Rapture Ready: The Science of Self Delusion - epo
http://motherjones.com/politics/2011/03/denial-science-chris-mooney

======
wccrawford
I like how they've already made up their minds about Global Warming and treat
skeptics like crackpots. It pretty much proves their point in the article.

They even try to justify it with 'evidence' that the more educated a
Republican is, the more they deny it because "one insidious aspect of
motivated reasoning is that political sophisticates are prone to be more
biased than those who know less about the issues."

It couldn't possibly be that the facts don't provide the proof required. No,
it must be bias and their ability to create counter-arguments.

Counter-arguments are good science. Trying to disprove a theory is good
science. Blindly accepting the word of 'scientists' is not good science.

Also, telling someone they aren't smart enough to understand the facts will
never convince them, especially if they are college educated.

For anyone out there that doesn't already know it, here's the skeptic's stance
on AGW:

The planet is warming. The planet has natural warming and cooling cycles.

There does seem to be some correlation between man's activities and increased
warming. Causation has not been proved.

The ONLY data on this subject has been doctored by people who stand to gain
from it. The original data was destroyed and nobody else can reproduce their
work. Good science depends on peer review, which cannot be done now.

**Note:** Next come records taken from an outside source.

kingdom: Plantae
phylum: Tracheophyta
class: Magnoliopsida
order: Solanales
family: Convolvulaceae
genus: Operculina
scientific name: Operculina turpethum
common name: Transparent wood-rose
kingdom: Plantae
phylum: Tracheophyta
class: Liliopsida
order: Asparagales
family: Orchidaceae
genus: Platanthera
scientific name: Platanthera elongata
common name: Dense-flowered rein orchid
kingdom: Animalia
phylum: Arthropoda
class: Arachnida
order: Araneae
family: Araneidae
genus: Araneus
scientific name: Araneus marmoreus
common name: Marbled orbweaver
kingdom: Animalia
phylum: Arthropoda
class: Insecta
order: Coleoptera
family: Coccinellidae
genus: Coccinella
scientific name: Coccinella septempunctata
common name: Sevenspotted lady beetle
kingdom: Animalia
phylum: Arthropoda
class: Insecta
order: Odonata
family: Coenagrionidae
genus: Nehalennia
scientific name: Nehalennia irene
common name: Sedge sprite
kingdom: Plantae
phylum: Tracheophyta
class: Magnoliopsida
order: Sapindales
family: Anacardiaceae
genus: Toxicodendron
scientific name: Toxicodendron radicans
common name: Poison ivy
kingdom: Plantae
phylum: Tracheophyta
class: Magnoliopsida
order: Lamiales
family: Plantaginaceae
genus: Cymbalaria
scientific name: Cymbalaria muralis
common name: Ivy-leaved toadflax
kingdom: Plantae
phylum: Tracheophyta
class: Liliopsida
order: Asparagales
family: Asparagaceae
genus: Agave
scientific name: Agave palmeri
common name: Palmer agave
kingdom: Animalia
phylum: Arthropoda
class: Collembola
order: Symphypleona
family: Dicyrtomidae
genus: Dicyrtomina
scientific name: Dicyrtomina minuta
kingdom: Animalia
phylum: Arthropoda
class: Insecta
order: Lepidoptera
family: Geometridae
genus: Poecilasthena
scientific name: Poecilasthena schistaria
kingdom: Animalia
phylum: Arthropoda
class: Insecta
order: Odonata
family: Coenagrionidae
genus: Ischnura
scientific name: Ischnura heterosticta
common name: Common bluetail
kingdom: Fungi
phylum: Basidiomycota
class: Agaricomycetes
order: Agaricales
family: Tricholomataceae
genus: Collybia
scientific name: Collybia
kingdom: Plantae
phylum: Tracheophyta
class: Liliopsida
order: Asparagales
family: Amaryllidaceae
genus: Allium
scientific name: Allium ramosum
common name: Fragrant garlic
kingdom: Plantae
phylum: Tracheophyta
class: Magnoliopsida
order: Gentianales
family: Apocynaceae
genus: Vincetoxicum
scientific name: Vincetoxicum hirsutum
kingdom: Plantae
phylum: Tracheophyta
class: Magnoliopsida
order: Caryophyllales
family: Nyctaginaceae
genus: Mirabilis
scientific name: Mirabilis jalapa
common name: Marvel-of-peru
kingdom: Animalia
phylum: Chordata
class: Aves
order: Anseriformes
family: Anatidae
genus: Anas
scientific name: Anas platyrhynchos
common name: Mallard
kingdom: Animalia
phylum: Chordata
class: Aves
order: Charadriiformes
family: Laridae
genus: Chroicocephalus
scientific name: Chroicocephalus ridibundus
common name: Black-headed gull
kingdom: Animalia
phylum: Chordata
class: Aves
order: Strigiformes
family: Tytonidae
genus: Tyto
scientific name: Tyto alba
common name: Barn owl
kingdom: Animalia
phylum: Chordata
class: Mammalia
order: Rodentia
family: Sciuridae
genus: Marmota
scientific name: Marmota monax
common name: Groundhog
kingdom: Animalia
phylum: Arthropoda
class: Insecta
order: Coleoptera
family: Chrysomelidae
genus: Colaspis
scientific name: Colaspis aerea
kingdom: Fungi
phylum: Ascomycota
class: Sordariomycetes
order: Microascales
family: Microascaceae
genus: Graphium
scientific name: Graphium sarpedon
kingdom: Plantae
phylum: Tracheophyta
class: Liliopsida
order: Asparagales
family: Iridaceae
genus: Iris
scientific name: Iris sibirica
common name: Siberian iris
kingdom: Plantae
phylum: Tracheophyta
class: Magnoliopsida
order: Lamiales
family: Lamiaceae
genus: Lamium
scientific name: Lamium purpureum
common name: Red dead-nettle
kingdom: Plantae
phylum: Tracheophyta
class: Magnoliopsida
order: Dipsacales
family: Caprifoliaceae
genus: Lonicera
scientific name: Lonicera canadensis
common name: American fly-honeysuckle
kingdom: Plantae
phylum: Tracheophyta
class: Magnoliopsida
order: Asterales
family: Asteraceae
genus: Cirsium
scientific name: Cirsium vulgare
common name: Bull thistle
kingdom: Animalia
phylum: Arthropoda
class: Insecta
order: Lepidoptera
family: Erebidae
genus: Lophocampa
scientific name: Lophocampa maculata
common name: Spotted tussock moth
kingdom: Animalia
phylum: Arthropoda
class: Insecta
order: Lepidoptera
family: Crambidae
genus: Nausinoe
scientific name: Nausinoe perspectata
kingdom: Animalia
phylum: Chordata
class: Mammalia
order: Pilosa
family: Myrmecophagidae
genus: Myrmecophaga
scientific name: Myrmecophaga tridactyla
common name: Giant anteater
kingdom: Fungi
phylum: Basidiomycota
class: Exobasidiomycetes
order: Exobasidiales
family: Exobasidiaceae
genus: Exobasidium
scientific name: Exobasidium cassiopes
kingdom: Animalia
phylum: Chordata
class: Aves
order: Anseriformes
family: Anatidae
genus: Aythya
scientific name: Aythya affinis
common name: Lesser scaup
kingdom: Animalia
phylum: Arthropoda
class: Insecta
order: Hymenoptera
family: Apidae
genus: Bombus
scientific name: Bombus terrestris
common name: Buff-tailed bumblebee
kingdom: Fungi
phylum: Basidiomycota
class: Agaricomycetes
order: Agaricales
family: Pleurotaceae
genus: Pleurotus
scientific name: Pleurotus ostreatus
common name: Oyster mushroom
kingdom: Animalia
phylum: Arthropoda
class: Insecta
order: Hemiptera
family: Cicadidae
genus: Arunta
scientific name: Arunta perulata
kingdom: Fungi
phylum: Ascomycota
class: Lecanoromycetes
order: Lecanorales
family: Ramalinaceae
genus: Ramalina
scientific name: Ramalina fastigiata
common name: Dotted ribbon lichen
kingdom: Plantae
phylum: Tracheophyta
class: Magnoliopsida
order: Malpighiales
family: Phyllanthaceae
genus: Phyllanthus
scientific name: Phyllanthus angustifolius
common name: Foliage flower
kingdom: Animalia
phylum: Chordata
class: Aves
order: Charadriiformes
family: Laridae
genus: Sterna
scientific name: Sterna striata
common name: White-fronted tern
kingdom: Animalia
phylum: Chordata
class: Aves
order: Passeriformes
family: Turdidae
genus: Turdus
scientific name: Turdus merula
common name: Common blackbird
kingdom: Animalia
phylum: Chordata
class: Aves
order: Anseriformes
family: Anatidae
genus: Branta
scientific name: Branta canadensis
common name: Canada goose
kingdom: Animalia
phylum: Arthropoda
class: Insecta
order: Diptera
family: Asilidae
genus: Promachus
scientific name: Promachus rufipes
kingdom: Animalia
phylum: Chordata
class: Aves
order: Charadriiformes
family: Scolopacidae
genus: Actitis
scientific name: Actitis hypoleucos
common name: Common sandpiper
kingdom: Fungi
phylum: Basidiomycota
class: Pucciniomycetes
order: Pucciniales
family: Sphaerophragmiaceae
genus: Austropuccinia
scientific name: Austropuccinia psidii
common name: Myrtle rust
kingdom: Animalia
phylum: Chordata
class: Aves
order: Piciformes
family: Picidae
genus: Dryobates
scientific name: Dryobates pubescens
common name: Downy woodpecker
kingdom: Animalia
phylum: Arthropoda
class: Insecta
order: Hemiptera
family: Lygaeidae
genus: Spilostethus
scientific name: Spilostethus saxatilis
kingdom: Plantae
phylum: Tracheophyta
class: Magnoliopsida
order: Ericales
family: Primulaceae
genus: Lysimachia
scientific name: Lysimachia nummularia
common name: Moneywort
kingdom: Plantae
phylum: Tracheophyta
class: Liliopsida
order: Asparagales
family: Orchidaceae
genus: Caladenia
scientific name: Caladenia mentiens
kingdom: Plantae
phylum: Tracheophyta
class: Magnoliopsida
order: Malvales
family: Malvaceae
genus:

Any steps to 'fix' the planet could very well be pointless (if there's no
causation) and are almost guaranteed to have side-effects. "We have to do
SOMETHING" is foolish and dangerous. It's quite possible (maybe even probable)
that doing nothing is less harmful to the planet than doing random things that
might help.

There is nothing magical about a college education that makes someone able to
do a job that a non-college-educated person could not. Telling someone they
couldn't possibly understand the science involved is ridiculous and pointless.